──────── Source data
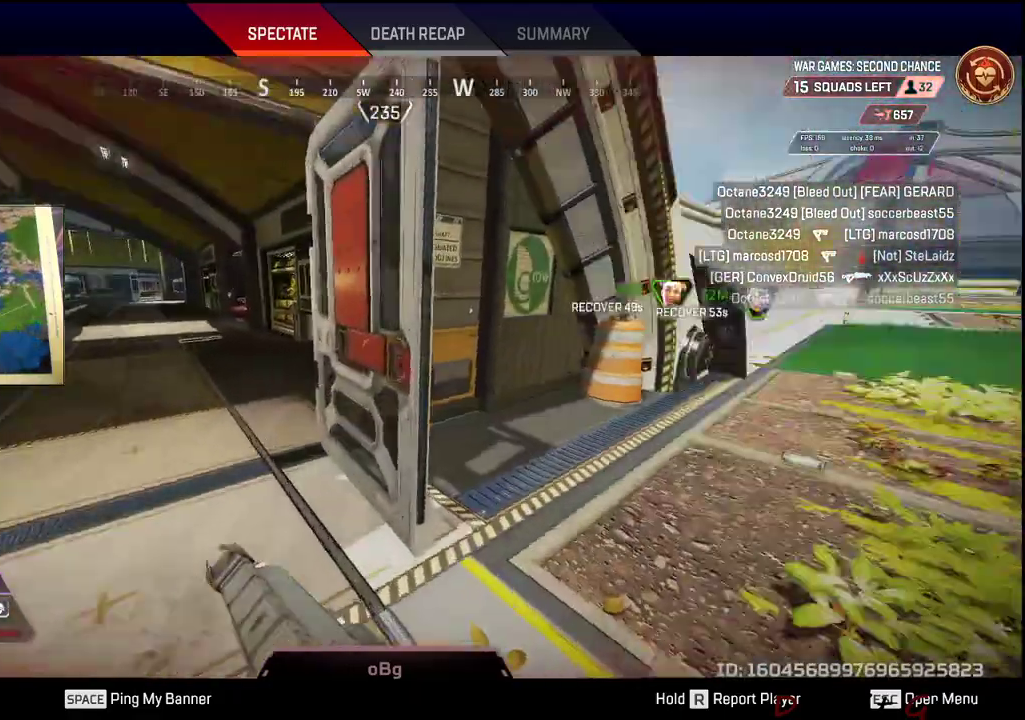
{"keys": ["a", "s"], "mouse": [], "events": []}
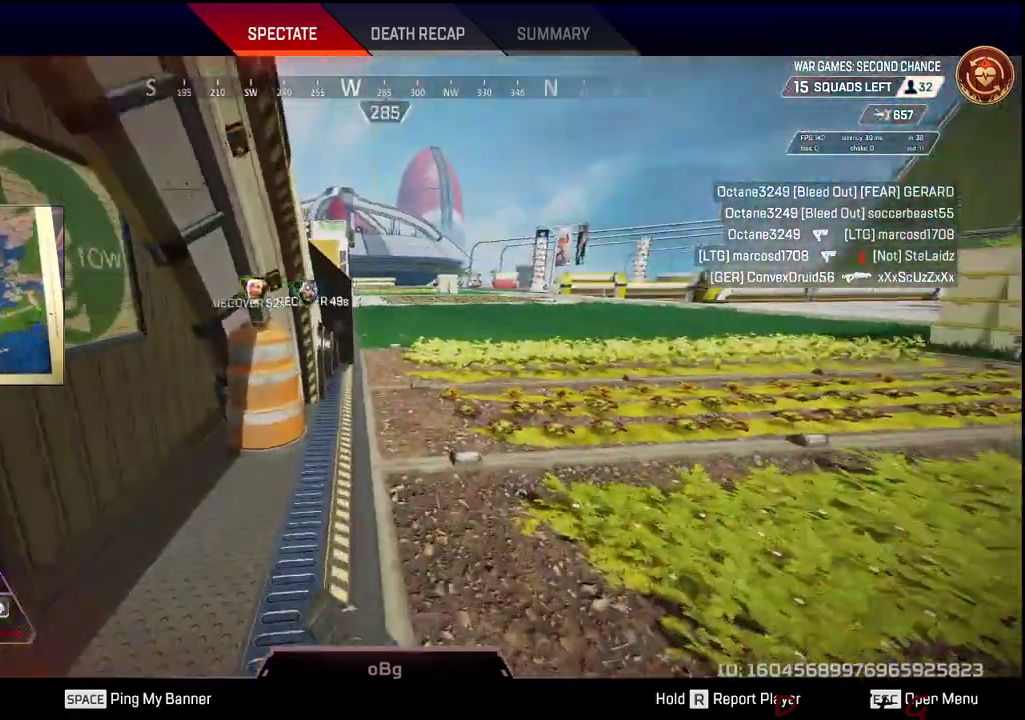
{"keys": ["a", "s"], "mouse": [], "events": []}
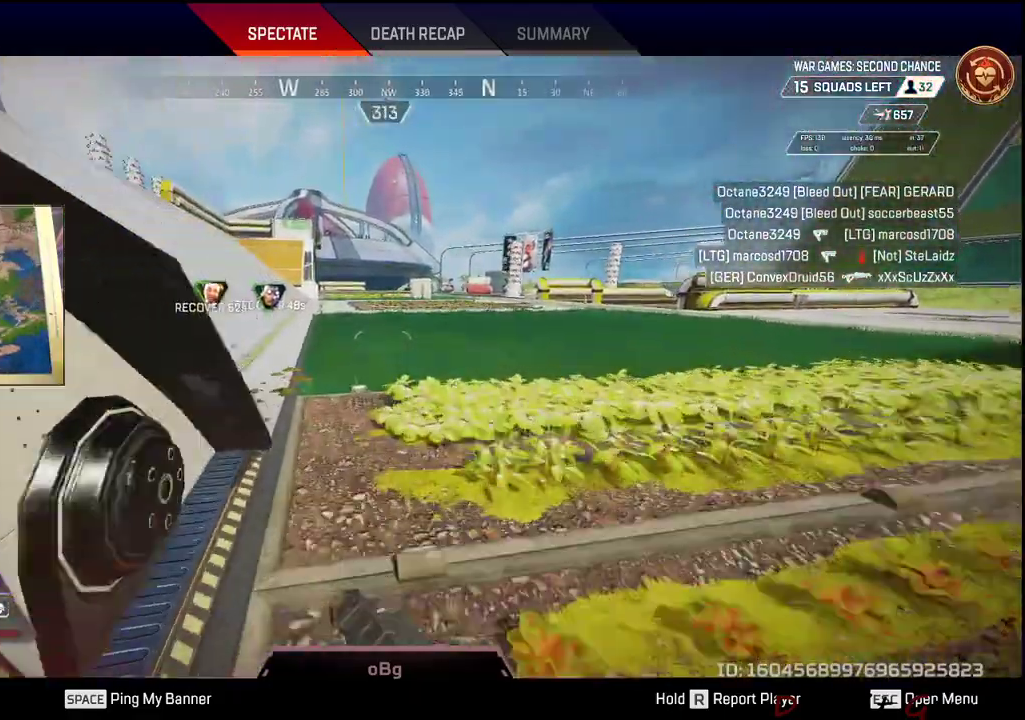
{"keys": ["a", "s"], "mouse": [], "events": []}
────────────────
* _The task_:
A word-for-word copy of the data above is needed, one that omits the pictures.

* _Written response_:
{"keys": ["a", "s"], "mouse": [], "events": []}
{"keys": ["a", "s"], "mouse": [], "events": []}
{"keys": ["a", "s"], "mouse": [], "events": []}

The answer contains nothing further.